Feather
We often read articles on the topic Python vs. R, which language should I pick? My opinion is that each language, and its corresponding ecosystem, has its pros and cons and can be used efficiently to solve different problems.
Wes McKinney and Hadley Wickham seem to agree on this point and have recently developed in strong collaboration the Feather packages (one in Python and one in R at this time, but it could / will be extended to other languages).
It is designed to make reading and writing data frames efficient, and to make sharing data across data analysis languages easy.
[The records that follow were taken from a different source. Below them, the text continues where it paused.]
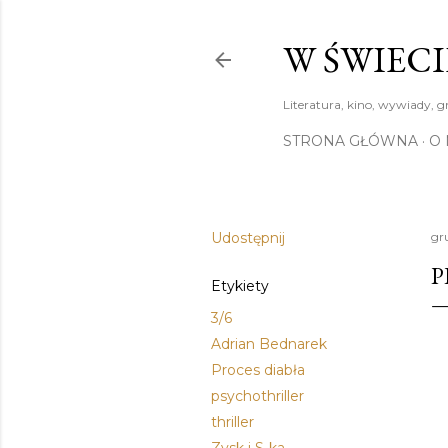
W ŚWIECI
Literatura, kino, wywiady, g
STRONA GŁÓWNA
O 
Udostępnij
gr
P
Etykiety
3/6
Adrian Bednarek
Proces diabła
psychothriller
thriller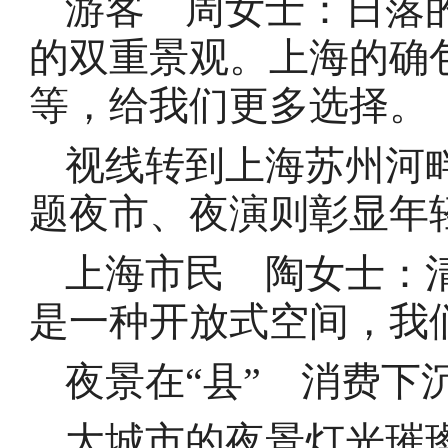
游客 周女士：日落
的双重景观。上海的确
等，给我们更多选择。
视线转到上海苏州河
题夜市、夜演则彰显年
上海市民 陶女士：
是一种开放式空间，我
夜景在“县” 消费下
大城市的夜景灯光璀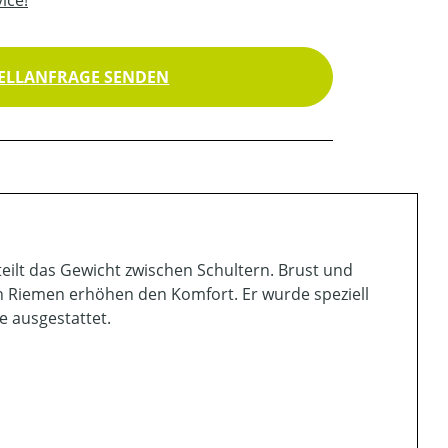
ELLANFRAGE SENDEN
teilt das Gewicht zwischen Schultern. Brust und
en Riemen erhöhen den Komfort. Er wurde speziell
e ausgestattet.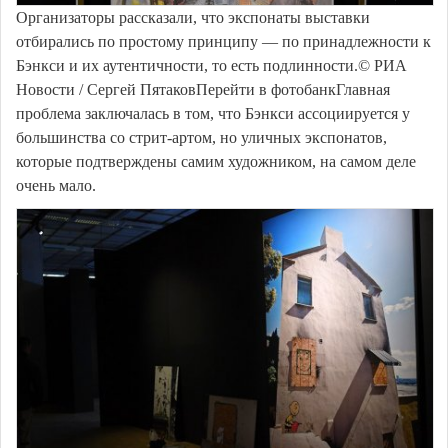
Организаторы рассказали, что экспонаты выставки
отбирались по простому принципу — по принадлежности к
Бэнкси и их аутентичности, то есть подлинности.© РИА
Новости / Сергей ПятаковПерейти в фотобанкГлавная
проблема заключалась в том, что Бэнкси ассоциируется у
большинства со стрит-артом, но уличных экспонатов,
которые подтверждены самим художником, на самом деле
очень мало.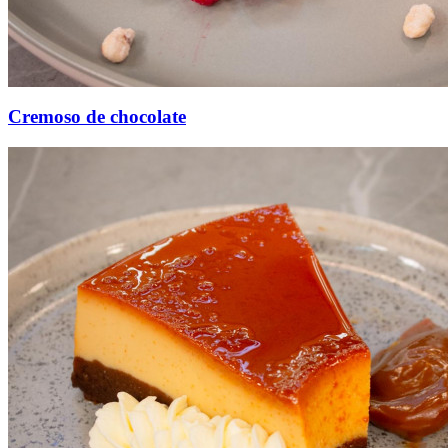
Cremoso de chocolate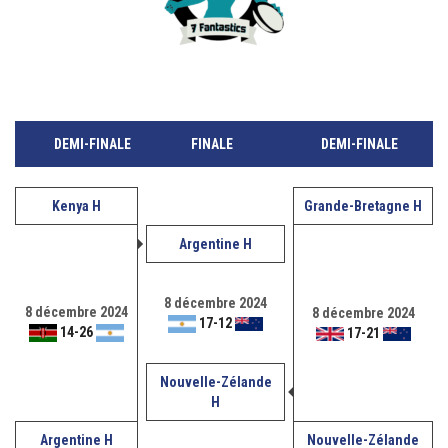
DEMI-FINALE
FINALE
DEMI-FINALE
Kenya H
Grande-Bretagne H
Argentine H
8 décembre 2024
8 décembre 2024
8 décembre 2024
17
-
12
14
-
26
17
-
21
Nouvelle-Zélande
H
Argentine H
Nouvelle-Zélande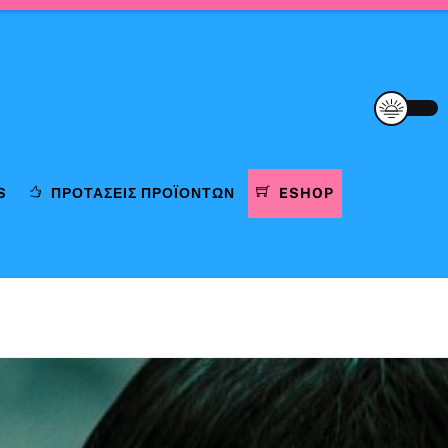
S
ΠΡΟΤΆΣΕΙΣ ΠΡΟΪΌΝΤΩΝ
ESHOP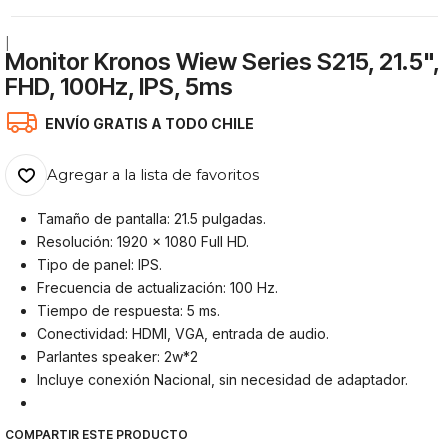
|
Monitor Kronos Wiew Series S215, 21.5",
FHD, 100Hz, IPS, 5ms
ENVÍO GRATIS A TODO CHILE
Agregar a la lista de favoritos
Tamaño de pantalla: 21.5 pulgadas.
Resolución: 1920 × 1080 Full HD.
Tipo de panel: IPS.
Frecuencia de actualización: 100 Hz.
Tiempo de respuesta: 5 ms.
Conectividad: HDMI, VGA, entrada de audio.
Parlantes speaker: 2w*2
Incluye conexión Nacional, sin necesidad de adaptador.
COMPARTIR ESTE PRODUCTO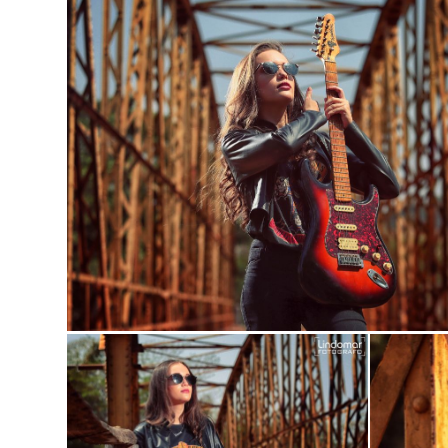
Guardar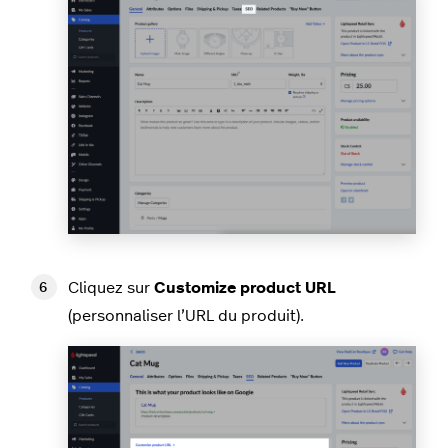
Cliquez sur
Customize product URL
(personnaliser l’URL du produit).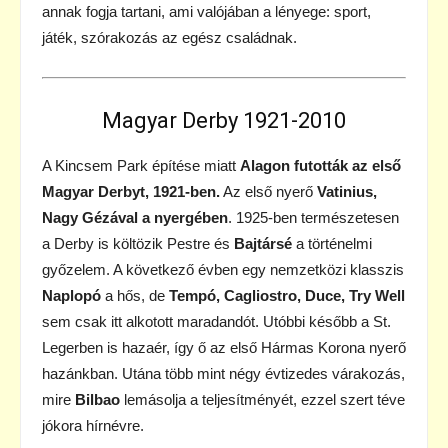
annak fogja tartani, ami valójában a lényege: sport,
játék, szórakozás az egész családnak.
Magyar Derby 1921-2010
A Kincsem Park építése miatt
Alagon futották az első
Magyar Derbyt, 1921-ben.
Az első nyerő
Vatinius,
Nagy Gézával a nyergében
. 1925-ben természetesen
a Derby is költözik Pestre és
Bajtársé
a történelmi
győzelem. A következő évben egy nemzetközi klasszis
Naplopó
a hős, de
Tempó, Cagliostro, Duce, Try Well
sem csak itt alkotott maradandót. Utóbbi később a St.
Legerben is hazaér, így ő az első Hármas Korona nyerő
hazánkban. Utána több mint négy évtizedes várakozás,
mire
Bilbao
lemásolja a teljesítményét, ezzel szert téve
jókora hírnévre.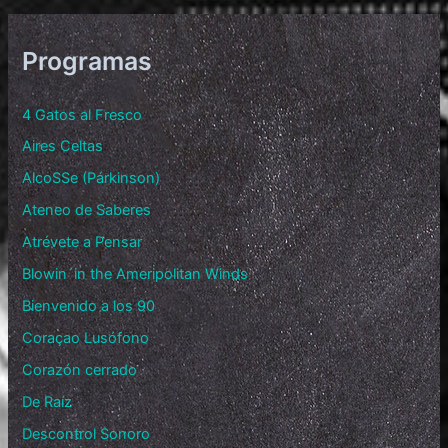
Programas
4 Gatos al Fresco
Aires Celtas
AlcoSSe (Párkinson)
Ateneo de Saberes
Atrévete a Pensar
Blowin´in the Ameripolitan Winds
Bienvenido a los 90
Coraçao Lusófono
Corazón cerrado
De Raíz
Descontrol Sonoro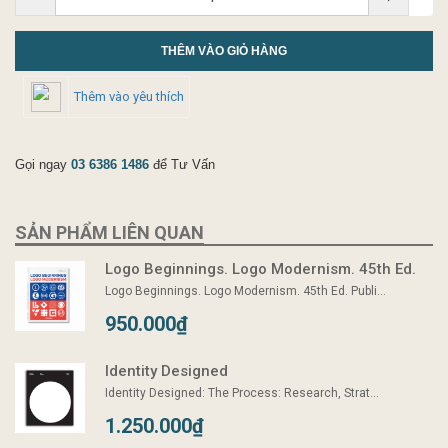
THÊM VÀO GIỎ HÀNG
Thêm vào yêu thích
Gọi ngay
03 6386 1486
để Tư Vấn
SẢN PHẨM LIÊN QUAN
Logo Beginnings. Logo Modernism. 45th Ed.
Logo Beginnings. Logo Modernism. 45th Ed. Publi...
950.000₫
Identity Designed
Identity Designed: The Process: Research, Strat...
1.250.000₫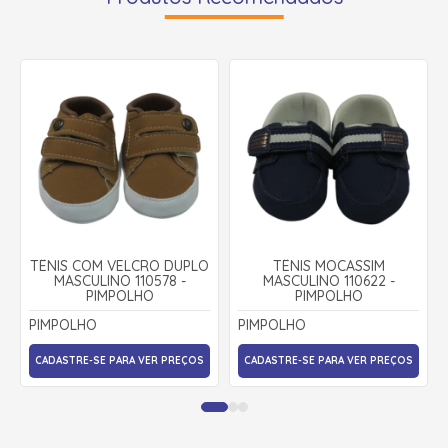
TÊNIS COM VELCRO DUPLO
TÊNIS MOCASSIM
MASCULINO 110578 -
MASCULINO 110622 -
PIMPOLHO
PIMPOLHO
PIMPOLHO
PIMPOLHO
CADASTRE-SE PARA VER PREÇOS
CADASTRE-SE PARA VER PREÇOS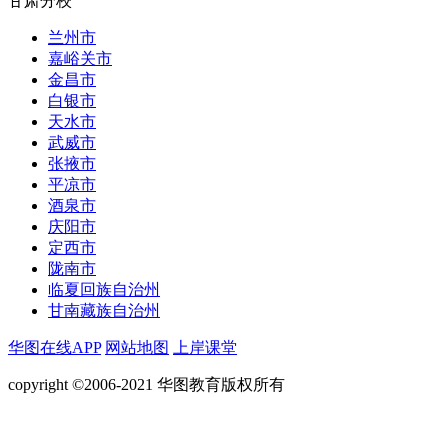
甘肃分校
兰州市
嘉峪关市
金昌市
白银市
天水市
武威市
张掖市
平凉市
酒泉市
庆阳市
定西市
陇南市
临夏回族自治州
甘南藏族自治州
华图在线APP
网站地图
上岸课堂
copyright ©2006-2021 华图教育版权所有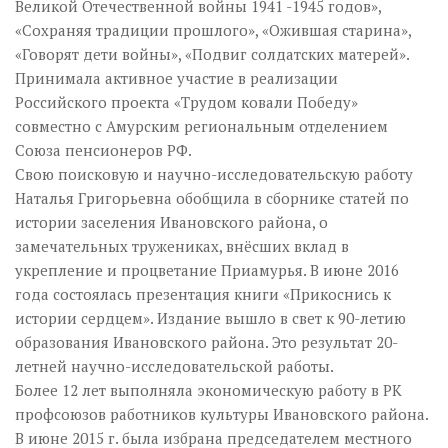
Великой Отечественной войны 1941 -1945 годов»,
«Сохраняя традиции прошлого», «Ожившая старина»,
«Говорят дети войны», «Подвиг солдатских матерей».
Принимала активное участие в реализации
Российского проекта «Трудом ковали Победу»
совместно с Амурским региональным отделением
Союза пенсионеров РФ.
Свою поисковую и научно-исследовательскую работу
Наталья Григорьевна обобщила в сборнике статей по
истории заселения Ивановского района, о
замечательных тружениках, внёсших вклад в
укрепление и процветание Приамурья. В июне 2016
года состоялась презентация книги «Прикоснись к
истории сердцем». Издание вышло в свет к 90-летию
образования Ивановского района. Это результат 20-
летней научно-исследовательской работы.
Более 12 лет выполняла экономическую работу в РК
профсоюзов работников культуры Ивановского района.
В июне 2015 г. была избрана председателем местного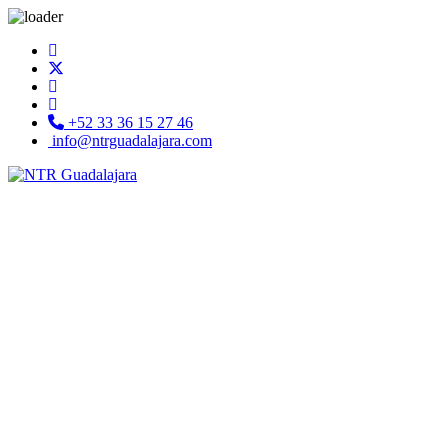
+52 33 36 15 27 46
info@ntrguadalajara.com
Stop talking, it’s time to experiment. Here is a “hello world” of writing a data frame in R and reading it back in Python (pandas).
library(feather)
data("mtcars")
path <- "/tmp/mtcars.feather"
write_feather(mtcars, path)
Now we can read it in Python and start playing with mtcars
data ;-)
import feather
path = '/tmp/mtcars.feather'
df = feather.read_dataframe(path)
df.head(3)
## mpg cyl disp hp drat wt qsec vs am gear carb
## 0 21.0 6.0 160.0 110.0 3.90 2.620 16.46 0.0 1.0 4.0 4.0
## 1 21.0 6.0 160.0 110.0 3.90 2.875 17.02 0.0 1.0 4.0 4.0
## 2 22.8 4.0 108.0 93.0 3.85 2.320 18.61 1.0 1.0 4.0 1.0
A last world, Feather uses the Apache Arrow columnar memory specification, but at this time it should not be used for long-term storage since it is likely to change.
Note to users: Feather should be treated as alpha software. In particular, the file format is likely to evolve over the coming year. Do not use Feather for long-term data storage.